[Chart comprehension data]
=-=-=

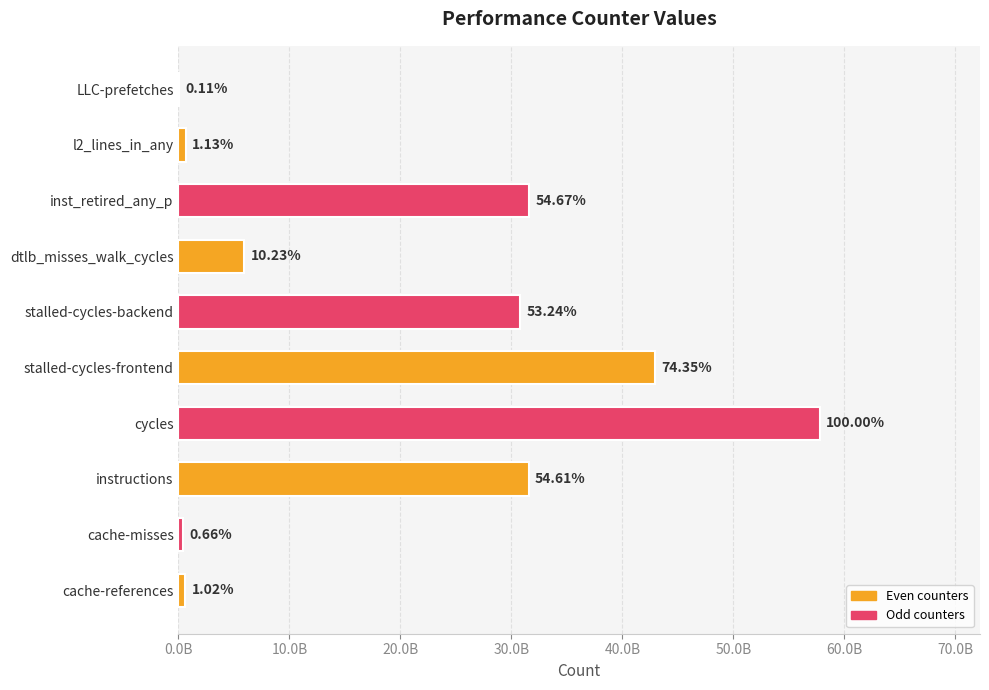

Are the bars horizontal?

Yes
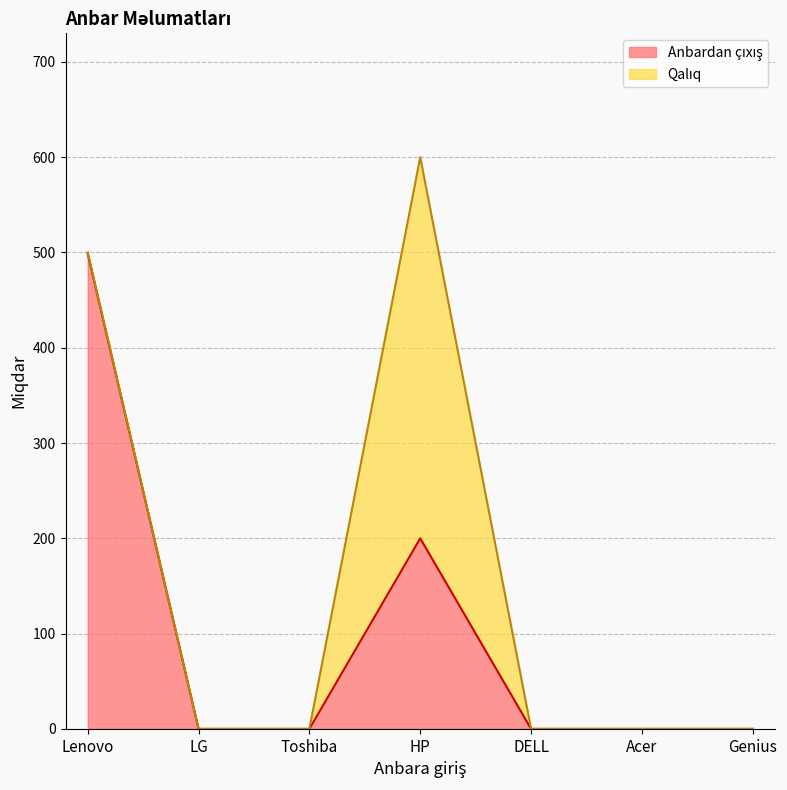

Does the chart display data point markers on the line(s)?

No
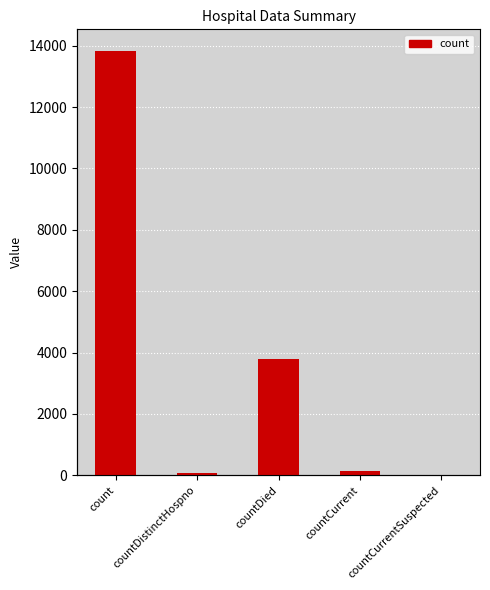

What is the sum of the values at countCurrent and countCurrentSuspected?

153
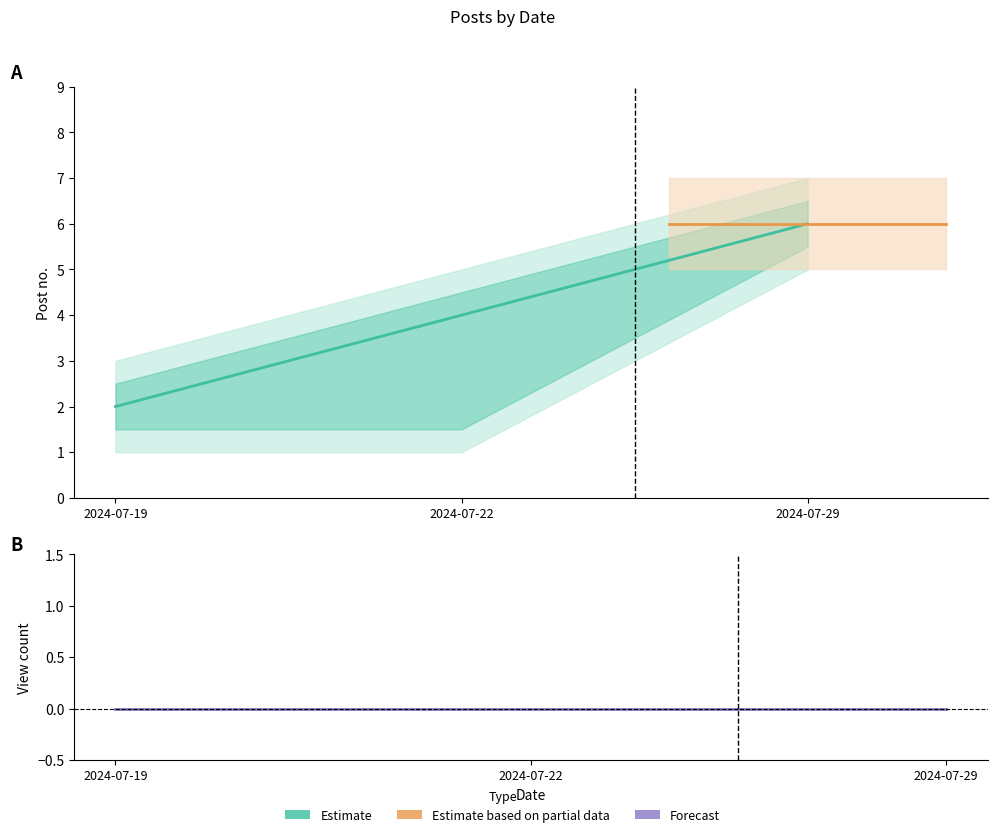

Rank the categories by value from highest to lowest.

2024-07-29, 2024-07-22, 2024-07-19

=-=-=

■ THE PROBLEM
Quote the lines from the one containing "Does the chart" through the end of the lines, leaving out the pictures.

■ ANSWER SECTION
Does the chart display data point markers on the line(s)?

No

What is the sum of the values at countCurrent and countCurrentSuspected?

153

Rank the categories by value from highest to lowest.

2024-07-29, 2024-07-22, 2024-07-19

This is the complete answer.